Al-Zeeb heads the local rehabilitation program. He said, “Most of our people were with Daesh, frankly.” Some four hundred men from al-Karamah joined the jihadi movement.
According to General Mazloum Kobani Abdi, the promise of rehabilitation was a key building block in beating Daesh.
“I met with all the tribes before any campaign for liberation,” Mazloum explained. “I asked them to pull out their people in the tribes from Daesh. And we promised them that anyone who is returning from Daesh, we will give him a credit for his life and will not punish him or treat him badly. Secondly, because we are liberating Raqqa or tribal land, the tribes should give a lot of people to join the S.D.F. This is one reason for our success.
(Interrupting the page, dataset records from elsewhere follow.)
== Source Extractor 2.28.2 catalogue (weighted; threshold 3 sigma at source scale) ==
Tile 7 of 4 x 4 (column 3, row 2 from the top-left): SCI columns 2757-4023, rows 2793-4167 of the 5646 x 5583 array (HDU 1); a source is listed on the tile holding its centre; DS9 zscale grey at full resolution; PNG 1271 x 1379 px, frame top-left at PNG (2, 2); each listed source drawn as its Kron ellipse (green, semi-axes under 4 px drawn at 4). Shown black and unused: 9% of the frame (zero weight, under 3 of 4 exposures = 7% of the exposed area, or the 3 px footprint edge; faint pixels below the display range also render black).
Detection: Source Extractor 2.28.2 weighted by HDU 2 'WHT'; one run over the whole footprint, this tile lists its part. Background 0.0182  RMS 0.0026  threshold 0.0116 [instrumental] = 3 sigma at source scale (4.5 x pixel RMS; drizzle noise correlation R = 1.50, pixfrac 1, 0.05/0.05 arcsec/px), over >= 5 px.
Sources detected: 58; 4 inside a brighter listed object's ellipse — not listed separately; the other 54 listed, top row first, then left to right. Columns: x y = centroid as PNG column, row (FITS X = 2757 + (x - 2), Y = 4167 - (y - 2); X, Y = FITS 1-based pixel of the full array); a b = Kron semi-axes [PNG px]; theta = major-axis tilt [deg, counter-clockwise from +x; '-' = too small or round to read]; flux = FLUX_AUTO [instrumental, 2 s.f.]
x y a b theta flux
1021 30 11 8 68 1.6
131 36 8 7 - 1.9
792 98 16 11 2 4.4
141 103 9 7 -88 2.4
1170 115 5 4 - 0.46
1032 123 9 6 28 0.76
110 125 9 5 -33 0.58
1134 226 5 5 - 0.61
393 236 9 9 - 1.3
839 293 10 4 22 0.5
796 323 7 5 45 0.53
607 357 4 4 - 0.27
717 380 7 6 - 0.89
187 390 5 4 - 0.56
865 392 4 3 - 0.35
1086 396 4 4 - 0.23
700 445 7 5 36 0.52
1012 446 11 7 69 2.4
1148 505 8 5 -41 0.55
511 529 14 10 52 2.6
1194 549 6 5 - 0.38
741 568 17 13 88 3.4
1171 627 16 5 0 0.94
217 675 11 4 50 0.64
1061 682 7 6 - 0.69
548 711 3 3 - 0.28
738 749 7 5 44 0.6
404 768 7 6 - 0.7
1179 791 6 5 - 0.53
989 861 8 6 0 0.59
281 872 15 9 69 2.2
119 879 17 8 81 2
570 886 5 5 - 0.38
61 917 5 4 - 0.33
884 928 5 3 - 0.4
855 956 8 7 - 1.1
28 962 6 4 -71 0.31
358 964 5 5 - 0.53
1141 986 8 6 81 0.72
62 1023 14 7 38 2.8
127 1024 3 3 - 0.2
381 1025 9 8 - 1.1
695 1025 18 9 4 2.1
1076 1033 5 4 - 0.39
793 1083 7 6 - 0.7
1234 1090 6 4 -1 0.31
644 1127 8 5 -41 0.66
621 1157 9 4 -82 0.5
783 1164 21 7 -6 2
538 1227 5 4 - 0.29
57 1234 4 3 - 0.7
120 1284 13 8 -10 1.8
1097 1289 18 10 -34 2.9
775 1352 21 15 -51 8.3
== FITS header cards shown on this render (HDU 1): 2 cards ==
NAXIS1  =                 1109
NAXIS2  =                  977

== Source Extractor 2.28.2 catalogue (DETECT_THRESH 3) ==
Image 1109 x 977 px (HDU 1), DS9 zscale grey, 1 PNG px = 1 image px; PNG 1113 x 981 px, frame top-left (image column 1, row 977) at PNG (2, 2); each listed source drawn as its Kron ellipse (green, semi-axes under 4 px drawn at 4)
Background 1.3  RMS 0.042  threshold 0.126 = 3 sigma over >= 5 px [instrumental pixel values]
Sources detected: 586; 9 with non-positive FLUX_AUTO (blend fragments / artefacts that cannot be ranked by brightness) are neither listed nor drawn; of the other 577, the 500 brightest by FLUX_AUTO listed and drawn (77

We recruited about three thousand people from Raqqa.”
For the last brutal months of the war, tribes in Deir Ezzor recruited about ten thousand Arab fighters to join Mazloum’s force.
The survivors were held in a rehab center instead of a prison, most for at least a year. They went through retraining on Islam, but treatment and socialization were just as important.
Mazloum also pointed out that a graduation ceremony was organized to celebrate thirty-eight men. Most were young. All were dressed in sweatsuits with shaved heads.
Ayman Hussein Essa, a strapping, muscular twenty-five-year-old who could have been a fullback, had graduated from the program five days earlier. He had been in rehabilitation—he called it jail—for a year and a half. He claimed to have repented.
“We have paid the price,” Essa told the newspaper. “We were in jail, so I guarantee we will never go back to Daesh, no matter what happens.”
“All of those who have been released,” Essa said, “are still waiting for a job opportunity—or any opportunity.”
Sheikh Al-Zeeb further added that these prisoners will go back to their families and go back to help with the rebuilding of this county. “They will not ruin this country because they have become different. They were imprisoned, but not imprisoned like arrested or humiliated. We raised them and embraced them, the tribal men and leaders, to bring them back to the correct path.” Each of the graduates made his way down a receiving line, shaking hands with each elder.
Rehabilitation hasn’t worked for everyone who went through it. The S.D.F. released a thousand captured Syrians who collaborated with Daesh. But dozens simply turned around and went back to Daesh. “We just start step one,” Al-Zeeb said. “The first step needs to lead to a thousand steps to correct them.”